Ingredients
- 2 C Canned Diced Tomatoes
- 2 C Tomato Sauce
- 1 C Water
- 1/2 C Diced Onion
- 1/2 C Diced Green Bell Pepper
- 2 Cloves Garlic, Chopped
- 1/4 C Chopped Fresh Parsley Leaves
- 1 1/2 tsp Italian Seasonings
- 1 1/2 tsp House Seasoning (Recipe Follows)
- 1 1/2 tsp Seasoned Salt
- 1 1/2 tsp Sugar
- 2 Bay Leaves
- 1 1/2 Pounds Ground Beef (48)
- 8 Ounces Angel Hair Pasta (or very thin spaghetti) (16)

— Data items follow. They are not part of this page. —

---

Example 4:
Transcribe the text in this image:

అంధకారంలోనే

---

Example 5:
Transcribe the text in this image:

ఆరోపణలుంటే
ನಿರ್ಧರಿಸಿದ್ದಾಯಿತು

- 1 C Grated Cheddar Cheese (12)
- 1 C Grated Monterey Jack Cheese (12)
- House Seasoning: (This is good on any meat as seasoning.)
- 1 cup salt
- 1/4 cup black pepper
- 1/4 cup garlic powder
- Mix ingredients together and store in an airtight container for up to 6 months. (This makes quite a bit. I would half or even quarter the recipe.)
Preparation
Step 1
In a stockpot combine the tomatoes, tomato sauce, water, onions, peppers, parsley, seasonings, sugar, and bay leaves. Bring to a boil over high heat. Reduce the heat; cover, and simmer for one hour. Cook and drain ground beef. Add beef to the sauce and simmer 20 more minutes. Cook the pasta according to the package directions.
Cover the bottom of a 13 by 9 casserole dish with some sauce. Add a layer of pasta and then a little less than 1/2 of each cheese; ½ the remaining sauce, rest of the pasta, most of the reserved cheese, and end with the last of the sauce. Bake at 350 degrees for 30 minutes.
Top the casserole with the remaining cheese, return it to the oven, and continue to cook until the cheese is melted and bubbly, about 5 more minutes. Let stand 5 to 10 minutes. Cut into squares before serving.